SARATOGA SPRINGS, N.Y. -- Having just returned from the track on a rainy, drizzly morning, Dallas Stewart looked like an asparagus stem that had been in the steamer too long. He drooped. Damp clothes hung off his thin frame; a knit beanie collapsed around his head. But he smiled. Of course he smiled. He's almost always smiling. If a smile isn't on his face, it's lurking just beneath the surface, recharging its sheen and preparing to leap forward to greet a friend, a visitor or even a stranger.
The smile is just as incessant and genuine as ever, and it remains relentlessly ready despite the last 15 months, when the trainer has been the most persistently prominent runner-up in horse racing. Last year, Stewart saddled Golden Soul in the Kentucky Derby, and the handsome chestnut finished 2 ½ lengths behind Orb. This year in the most famous of races, Stewart sent out another long shot, Commanding Curve, who again finished second, less than two lengths behind California Chrome. And, more recently, Stewart had to settle for second in another classic, the Coaching Club American Oaks, where Unbridled Forever finished five lengths behind Stopchargingmaria.

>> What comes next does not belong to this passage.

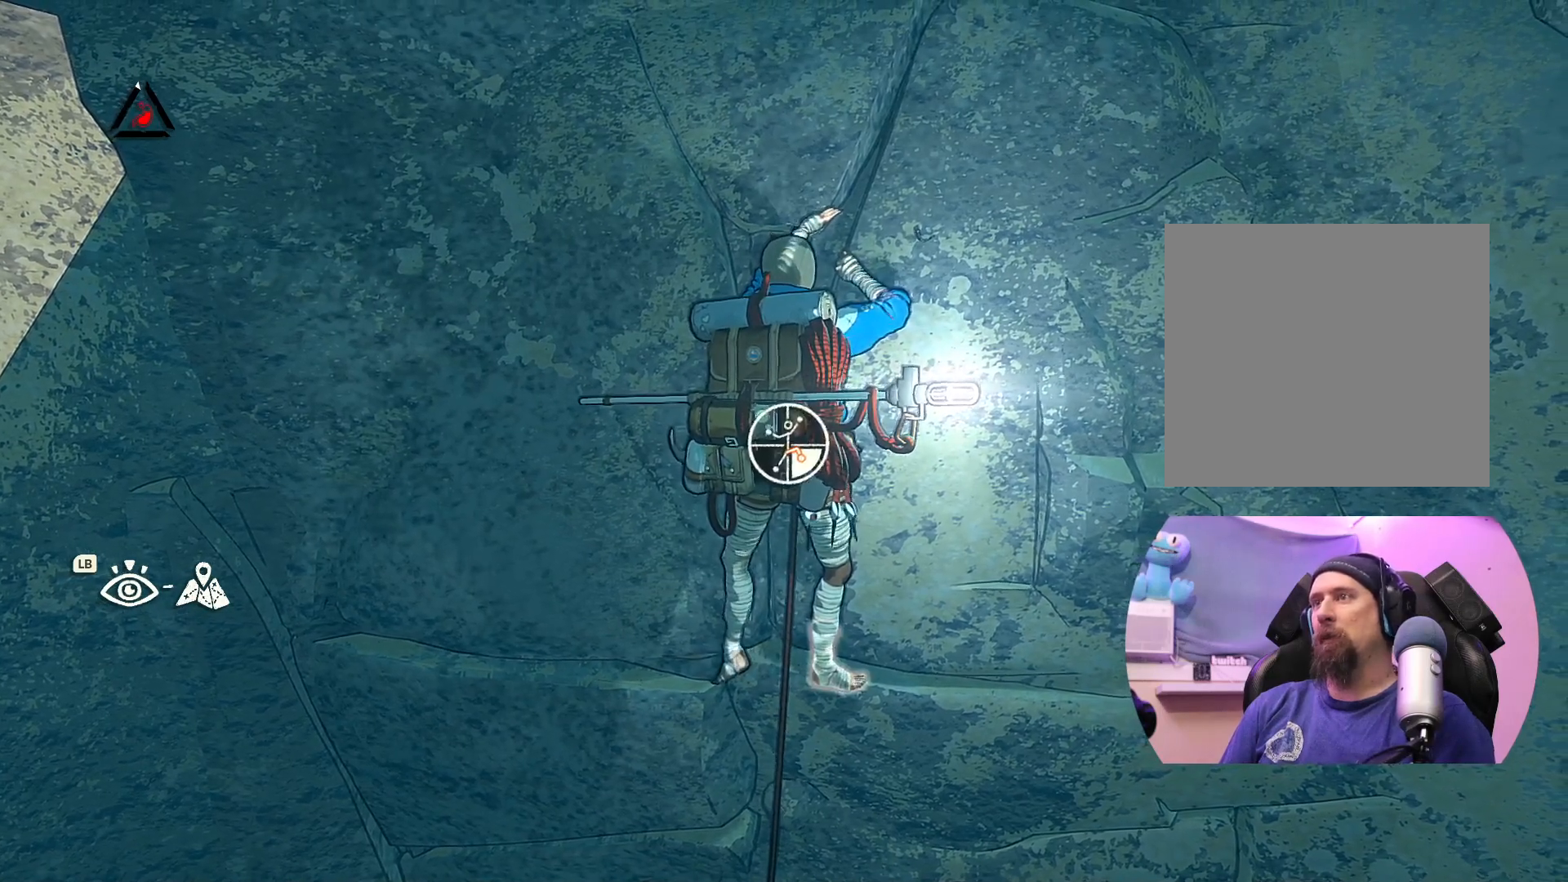
{"buttons": [], "left_stick": "up-right", "right_stick": "center", "events": [[267, "R1", "up"], [267, "left_stick", "right"], [467, "left_stick", "up-right"]]}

"If he you finish second in enough of these things, it adds up," Stewart said, half-joking as, true to his nature, he insisted the glass looked to him half-full. But, he added, "It's time to get one of these."
Life can throw many things in a person's path that might justifiably cause frustration. But finishing second in a classic horse race isn't among them, Stewart said. Nor is being at Saratoga on any morning in August, no matter how clammy or wet it might be. Still, Stewart said he's more than ready to win another classic.
Stewart's one of those persons that worked their way up from the bottom. As a youngster many years ago in New Orleans, he simply walked onto the backside of the Fair Grounds racetrack and asked around for a job. Moments later, he found himself at one end of a shank with a racehorse at the other. He was working as a "hot walker," which meant he happily sat on the bottom rung of the racetrack workforce. Soon, while working for the sport's most successful trainer at the time, D. Wayne Lukas, Stewart became a groom and eventually an assistant trainer. He stayed with Lukas for a dozen years, traveling from one of the end of the country to the other and working with such champions as Thunder Gulch and Lady's Secret, before stepping out on his own.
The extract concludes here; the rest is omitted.